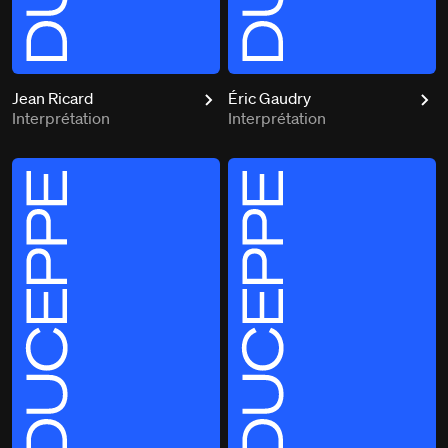
Jean Ricard
Éric Gaudry
Interprétation
Interprétation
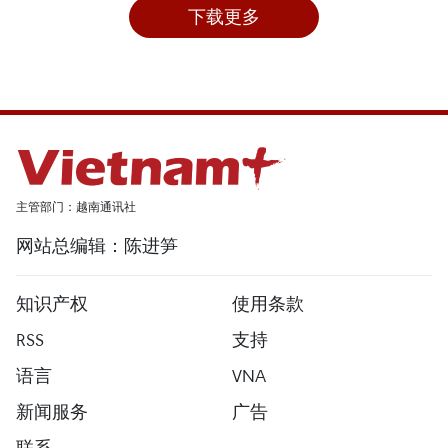
下载更多
主管部门：越南通讯社
网站总编辑：陈进笋
知识产权
使用条款
RSS
支持
语言
VNA
新闻服务
广告
联系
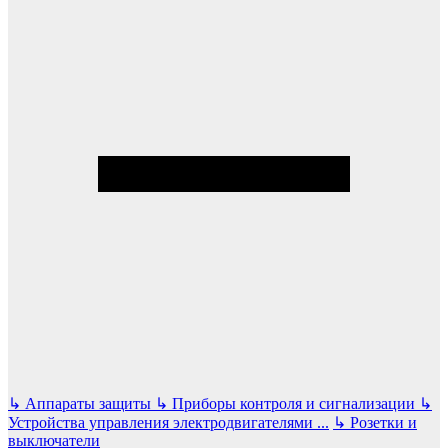
↳
Аппараты защиты
↳
Приборы контроля и сигнализации
↳
Устройства управления электродвигателями
...
↳
Розетки и
выключатели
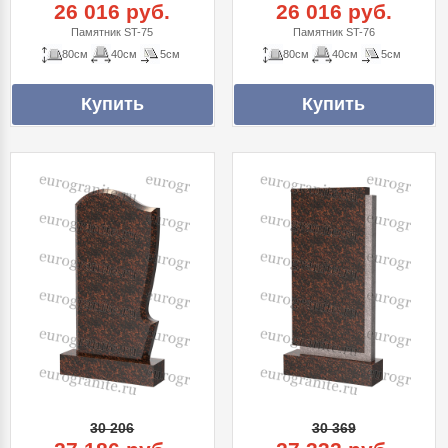
26 016 руб.
26 016 руб.
Памятник ST-75
Памятник ST-76
80см
40см
5см
80см
40см
5см
30 206
30 369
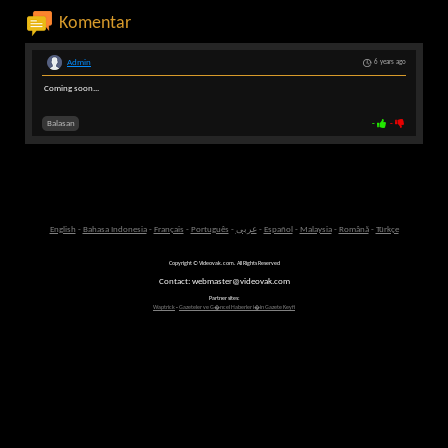
Komentar
Admin
6 years ago
Coming soon...
Balasan
-
-
English
-
Bahasa Indonesia
-
Français
-
Português
-
عربى
-
Español
-
Malaysia
-
Română
-
Türkçe
Copyright © Videovak.com. All Rights Reserved
Contact: webmaster@videovak.com
Partner sites:
Waptrick
-
Gazeteler ve G�ncel Haberler i�in Gazete Keyfi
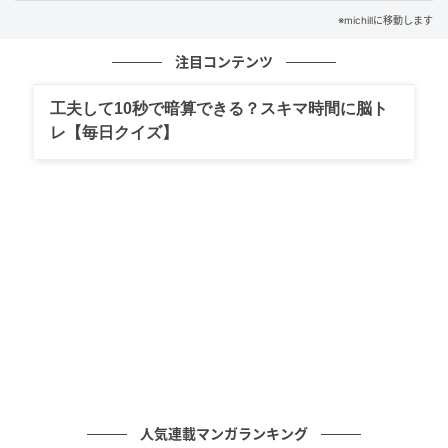
そんな耳栓の気になる点をカバーする『耳から出っ張
※michillに移動します
らない耳栓』という商品を、セリアのトラベルグッズ
注目コンテンツ
売り場で発見しました！ケース入りなのもいいなと思
い、試しに購入してみました。
工夫して10秒で暗算できる？スキマ時間に脳ト
レ【毎日クイズ】
michill
人気連載マンガランキング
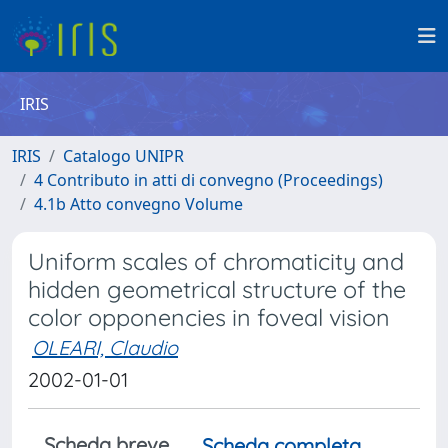
IRIS
IRIS
Catalogo UNIPR
4 Contributo in atti di convegno (Proceedings)
4.1b Atto convegno Volume
Uniform scales of chromaticity and
hidden geometrical structure of the
color opponencies in foveal vision
OLEARI, Claudio
2002-01-01
Scheda breve
Scheda completa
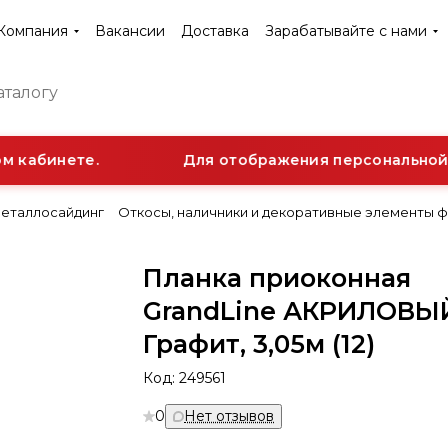
Компания
Вакансии
Доставка
Зарабатывайте с нами
 кабинете.
Для отображения персональной с
еталлосайдинг
Откосы, наличники и декоративные элементы 
Планка приоконная
GrandLine АКРИЛОВЫ
Графит, 3,05м (12)
Код:
249561
0
Нет отзывов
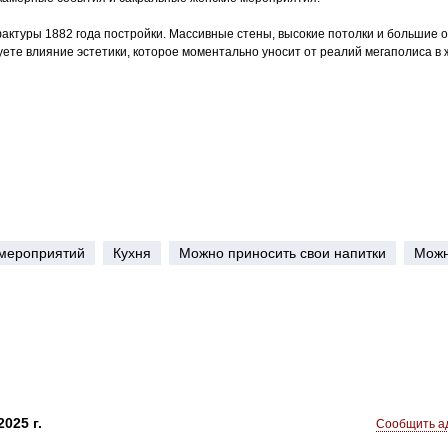
актуры 1882 года постройки. Массивные стены, высокие потолки и большие о
вуете влияние эстетики, которое моментально уносит от реалий мегаполиса 
мероприятий
Кухня
Можно приносить свои напитки
Можн
025 г.
Сообщить ад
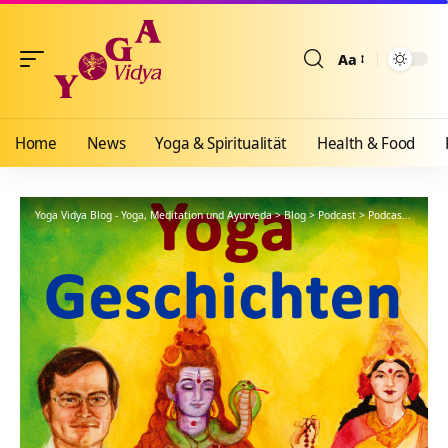
Aa
Größenänderun
Home
News
Yoga & Spiritualität
Health & Food
Yoga Vidya Blog - Yoga, Meditation und Ayurveda
>
Blog
>
Podcast
>
Podcast Kanal: Yoga Geschichten Podcast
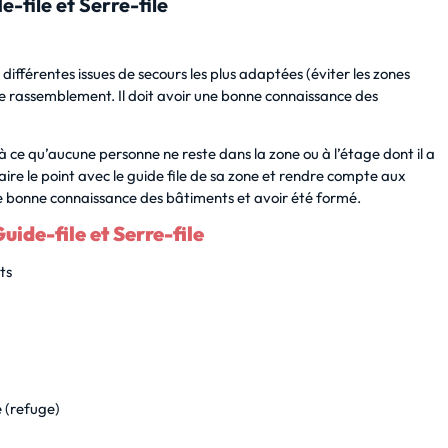
-file et Serre-file
s différentes issues de secours les plus adaptées (éviter les zones
e rassemblement. Il doit avoir une bonne connaissance des
n à ce qu’aucune personne ne reste dans la zone ou à l’étage dont il a
aire le point avec le guide file de sa zone et rendre compte aux
une bonne connaissance des bâtiments et avoir été formé.
ide-file et Serre-file
ts
 (refuge)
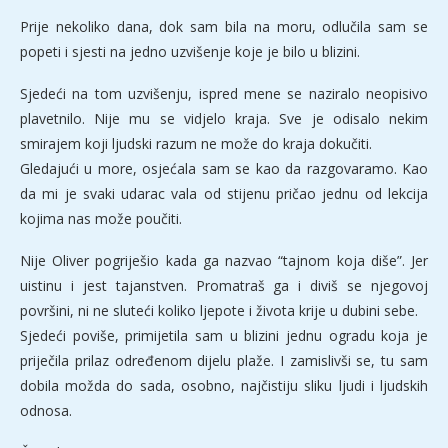
Prije nekoliko dana, dok sam bila na moru, odlučila sam se
popeti i sjesti na jedno uzvišenje koje je bilo u blizini.
Sjedeći na tom uzvišenju, ispred mene se naziralo neopisivo
plavetnilo. Nije mu se vidjelo kraja. Sve je odisalo nekim
smirajem koji ljudski razum ne može do kraja dokučiti.
Gledajući u more, osjećala sam se kao da razgovaramo. Kao
da mi je svaki udarac vala od stijenu pričao jednu od lekcija
kojima nas može poučiti.
Nije Oliver pogriješio kada ga nazvao “tajnom koja diše”. Jer
uistinu i jest tajanstven. Promatraš ga i diviš se njegovoj
površini, ni ne sluteći koliko ljepote i života krije u dubini sebe.
Sjedeći poviše, primijetila sam u blizini jednu ogradu koja je
priječila prilaz određenom dijelu plaže. I zamislivši se, tu sam
dobila možda do sada, osobno, najčistiju sliku ljudi i ljudskih
odnosa.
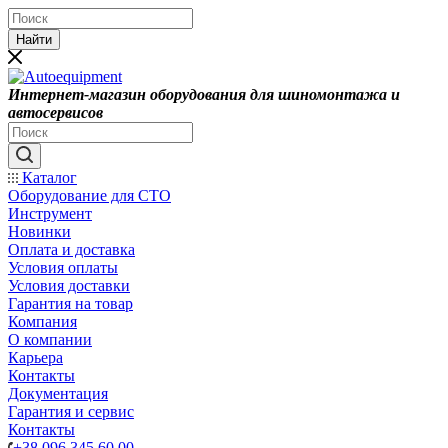
Найти
Интернет-магазин оборудования для шиномонтажа и
автосервисов
Каталог
Оборудование для СТО
Инструмент
Новинки
Оплата и доставка
Условия оплаты
Условия доставки
Гарантия на товар
Компания
О компании
Карьера
Контакты
Документация
Гарантия и сервис
Контакты
+38 096 345 60 00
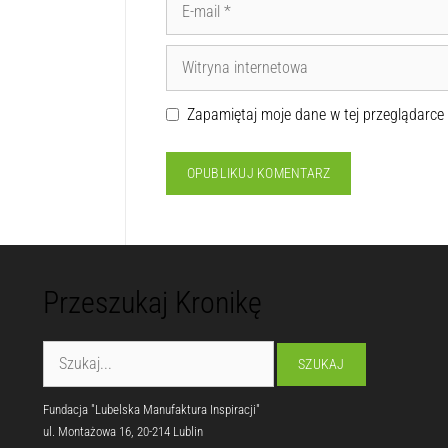
Zapamiętaj moje dane w tej przeglądarce
Przeszukaj Kronikę
Fundacja "Lubelska Manufaktura Inspiracji"
ul. Montażowa 16, 20-214 Lublin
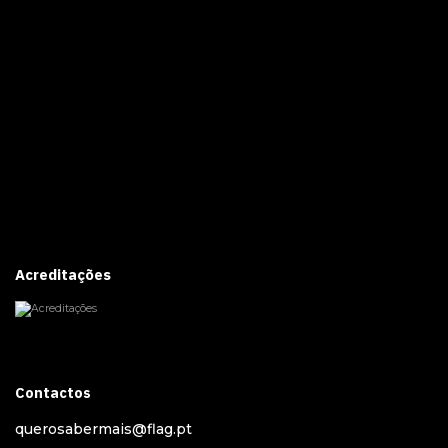
Acreditações
Contactos
querosabermais@flag.pt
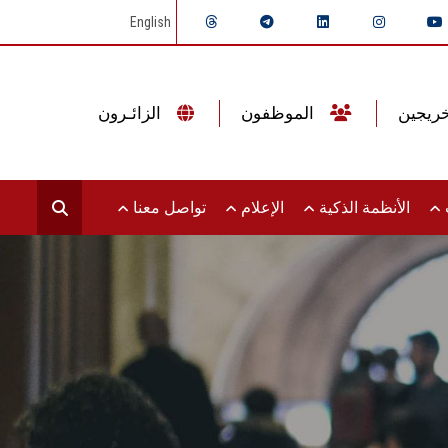
English
الموظفون
الزائـرون
ت
الأنظمة الذكية
الإعلام
تواصل معنا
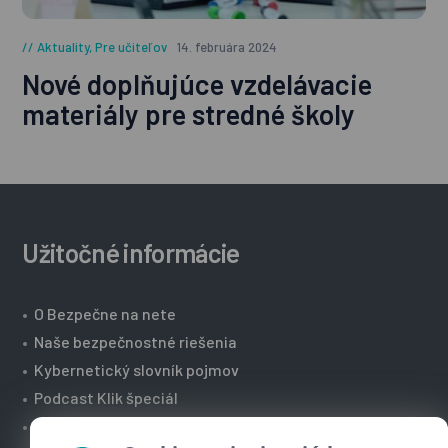
Aktuality
,
Pre učiteľov
14. februára 2024
Nové doplňujúce vzdelávacie
materiály pre stredné školy
Užitočné informácie
•
O Bezpečne na nete
•
Naše bezpečnostné riešenia
•
Kybernetický slovník pojmov
•
Podcast Klik špeciál
•
Technická podpora spoločnosti ESET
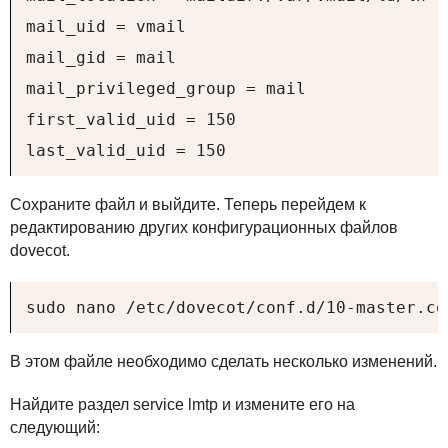
mail_uid = vmail

mail_gid = mail

mail_privileged_group = mail

first_valid_uid = 150

last_valid_uid = 150
Сохраните файл и выйдите. Теперь перейдем к
редактированию других конфигурационных файлов
dovecot.
sudo nano /etc/dovecot/conf.d/10-master.co
В этом файле необходимо сделать несколько изменений.
Найдите раздел service lmtp и измените его на
следующий:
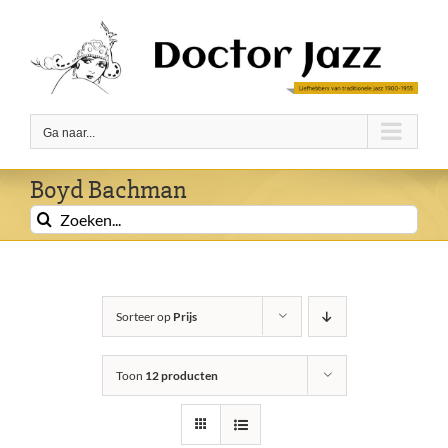
Ga
naar
inhoud
Ga naar...
Boyd Bachman
Zoeken
naar:
Sorteer op
Prijs
Toon
12 producten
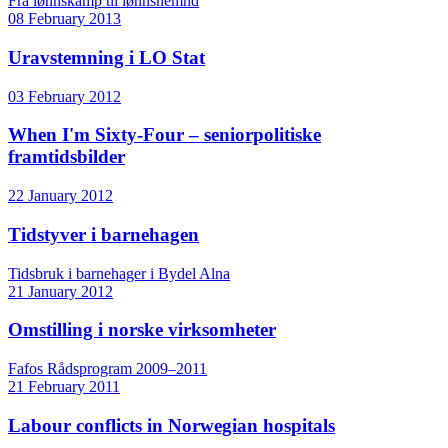
Fra lønnskamp til lønnsnemnd
08 February 2013
Uravstemning i LO Stat
03 February 2012
When I'm Sixty-Four – seniorpolitiske
framtidsbilder
22 January 2012
Tidstyver i barnehagen
Tidsbruk i barnehager i Bydel Alna
21 January 2012
Omstilling i norske virksomheter
Fafos Rådsprogram 2009–2011
21 February 2011
Labour conflicts in Norwegian hospitals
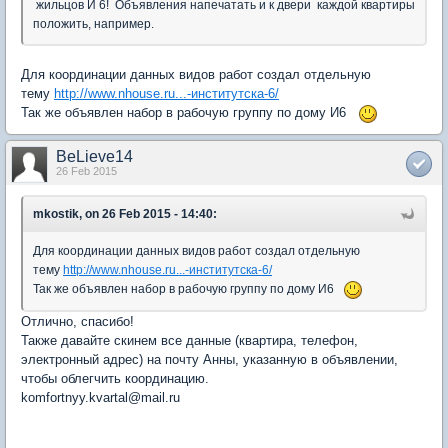
жильцов И 6! Объявления напечатать и к двери каждой квартиры
положить, например.
Для координации данных видов работ создал отдельную
тему
http://www.nhouse.ru...-институтска-6/
Так же объявлен набор в рабочую группу по дому И6
BeLieve14
26 Feb 2015
mkostik, on 26 Feb 2015 - 14:40:
Для координации данных видов работ создал отдельную
тему
http://www.nhouse.ru...-институтска-6/
Так же объявлен набор в рабочую группу по дому И6
Отлично, спасибо!
Также давайте скинем все данные (квартира, телефон,
электронный адрес) на почту Анны, указанную в объявлении,
чтобы облегчить координацию.
komfortnyy.kvartal@mail.ru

+-------+

◆ **Task to carry out**:
What you return from the records above should be exactly everything from the line with "Гарантия на товар" down to the line with "Nové doplňujúce vzdelávacie", both kept, and no pictures.

◆ **Problem solution**:
Гарантия на товар
Компания
О компании
Карьера
Контакты
Документация
Гарантия и сервис
Контакты
+38 096 345 60 00
Zapamiętaj moje dane w tej przeglądarce
Przeszukaj Kronikę
Fundacja "Lubelska Manufaktura Inspiracji"
ul. Montażowa 16, 20-214 Lublin
Acreditações
Contactos
querosabermais@flag.pt
English
الموظفون
الزائـرون
ت
الأنظمة الذكية
الإعلام
تواصل معنا
Aktuality
,
Pre učiteľov
14. februára 2024
Nové doplňujúce vzdelávacie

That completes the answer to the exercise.